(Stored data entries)

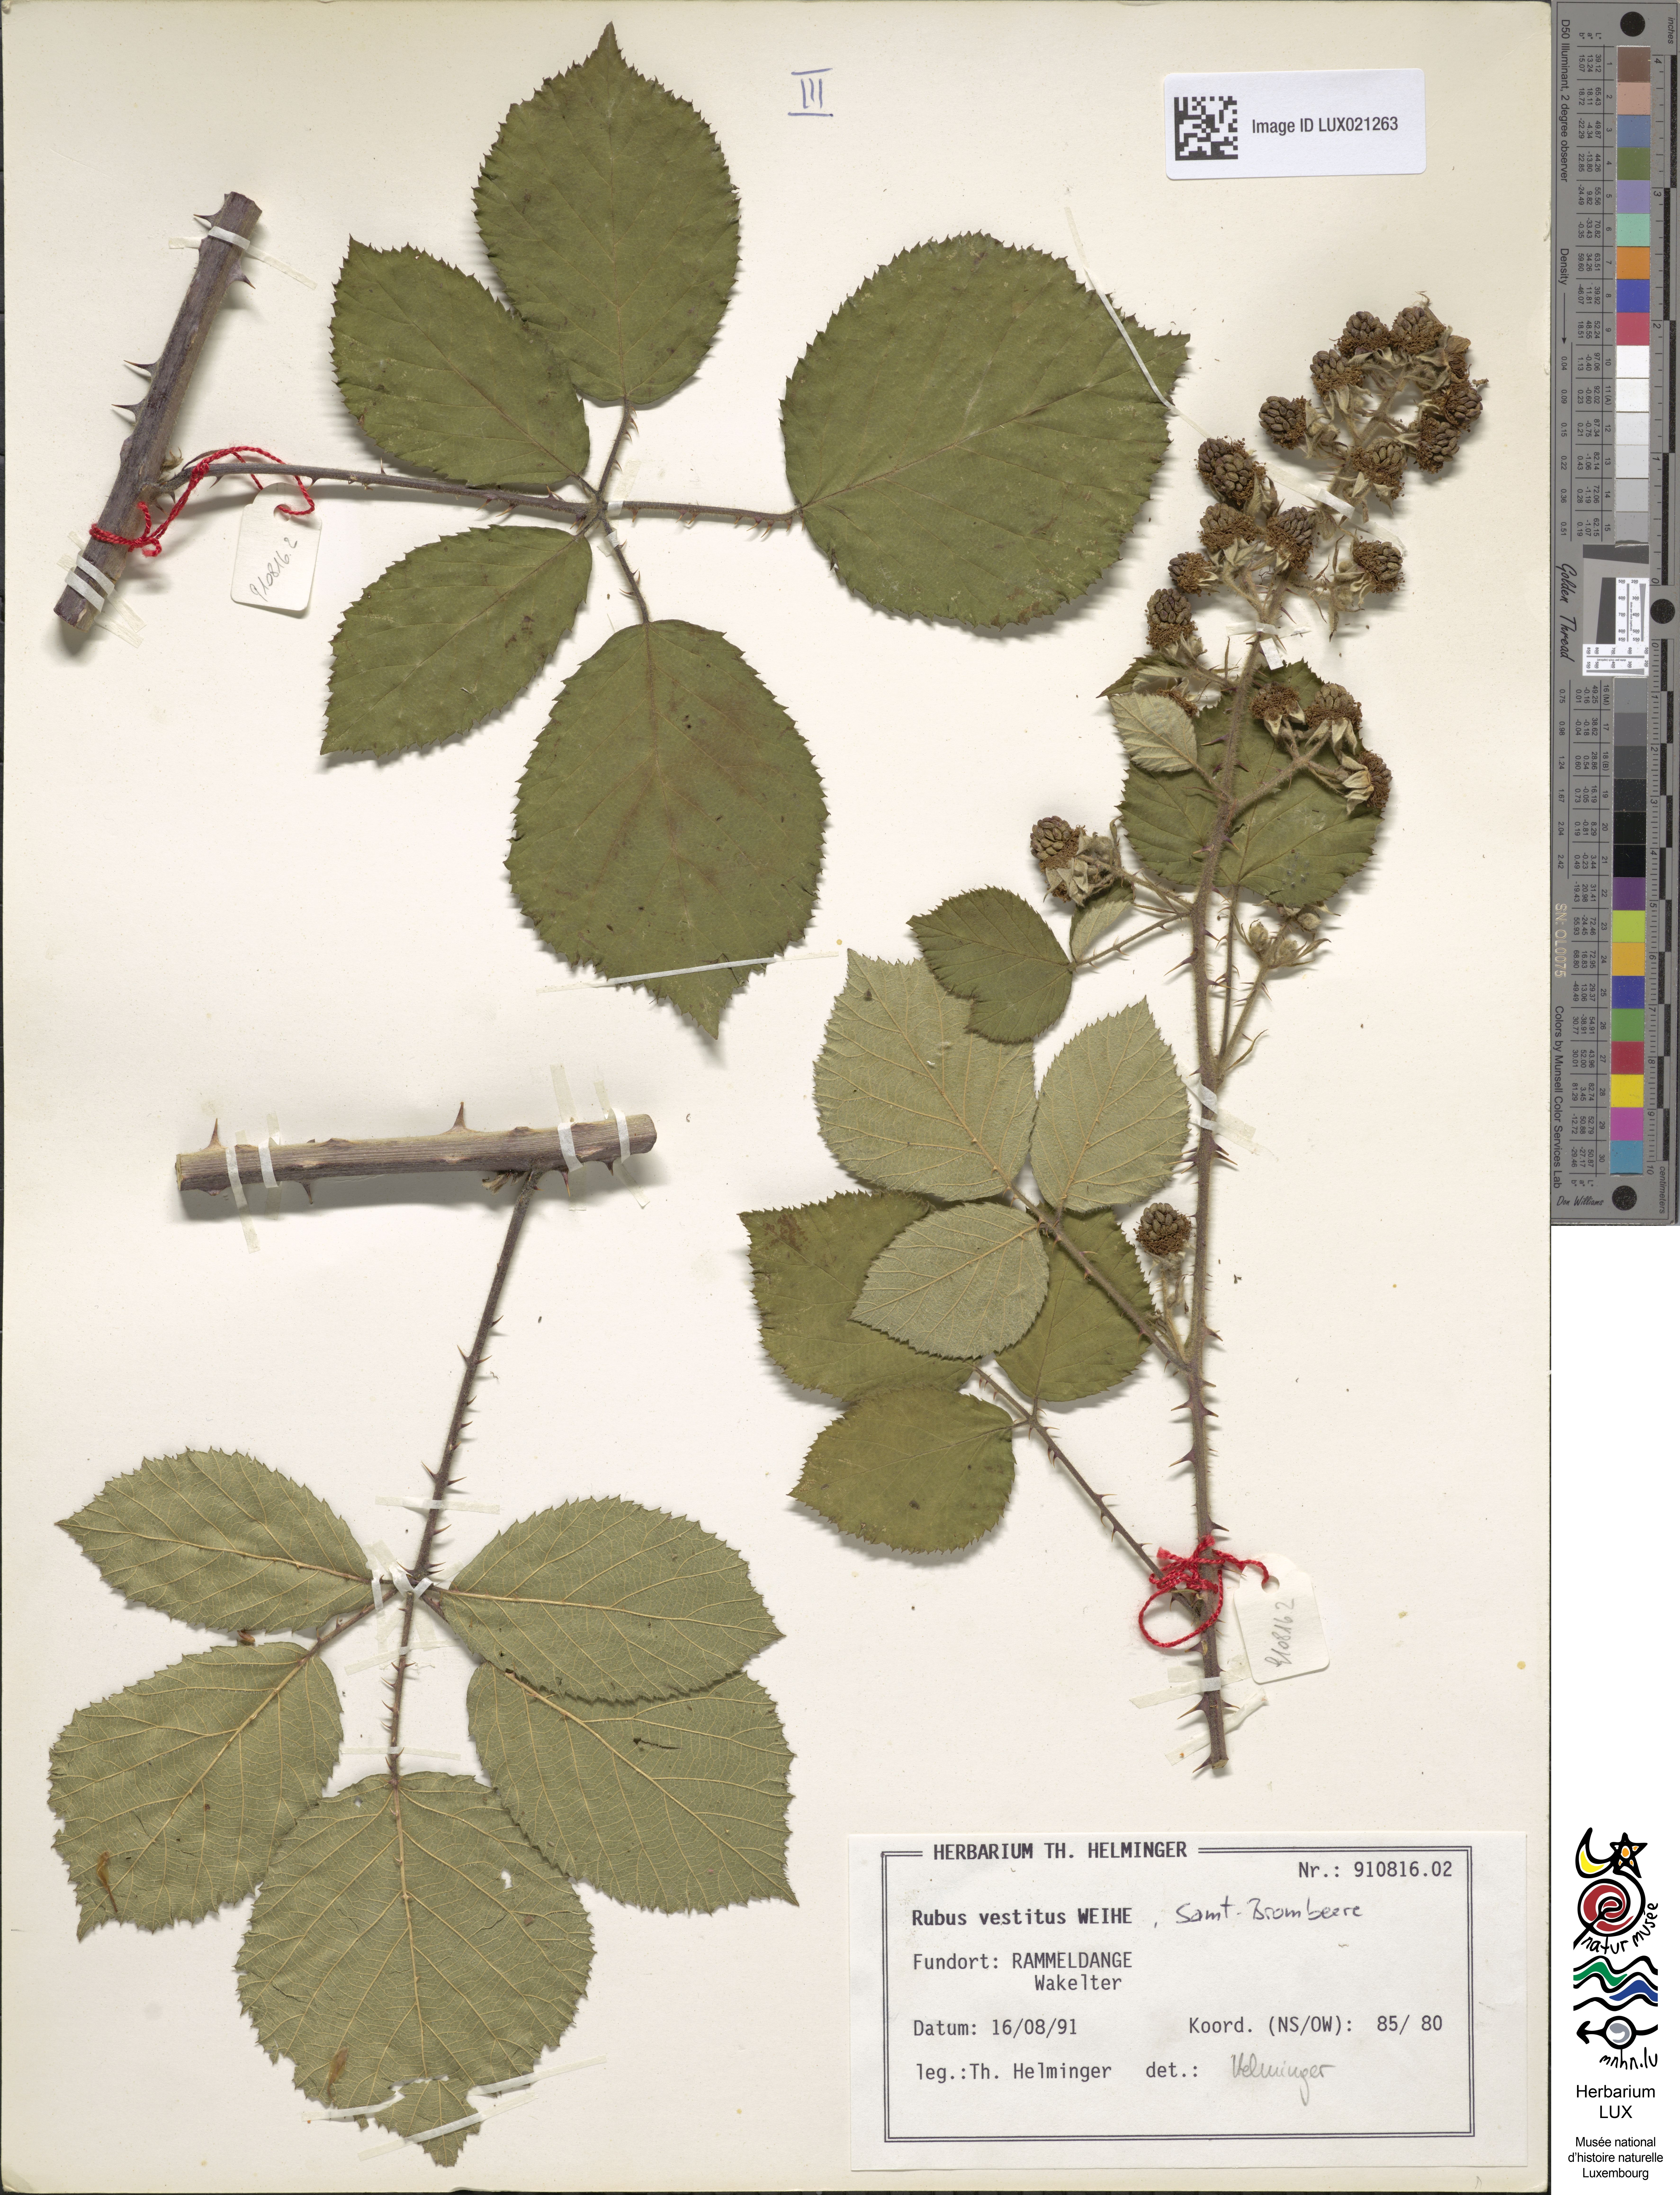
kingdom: Plantae
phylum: Tracheophyta
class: Magnoliopsida
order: Rosales
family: Rosaceae
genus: Rubus
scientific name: Rubus vestitus
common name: European blackberry
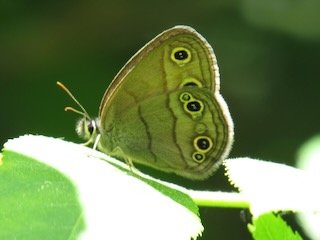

Stated exercise -> Turn the classification lines in the material above into a numbered list without the pictures or any blank lines.

Solution below ->
1. kingdom: Plantae
2. phylum: Tracheophyta
3. class: Magnoliopsida
4. order: Rosales
5. family: Rosaceae
6. genus: Rubus
7. scientific name: Rubus vestitus
8. common name: European blackberry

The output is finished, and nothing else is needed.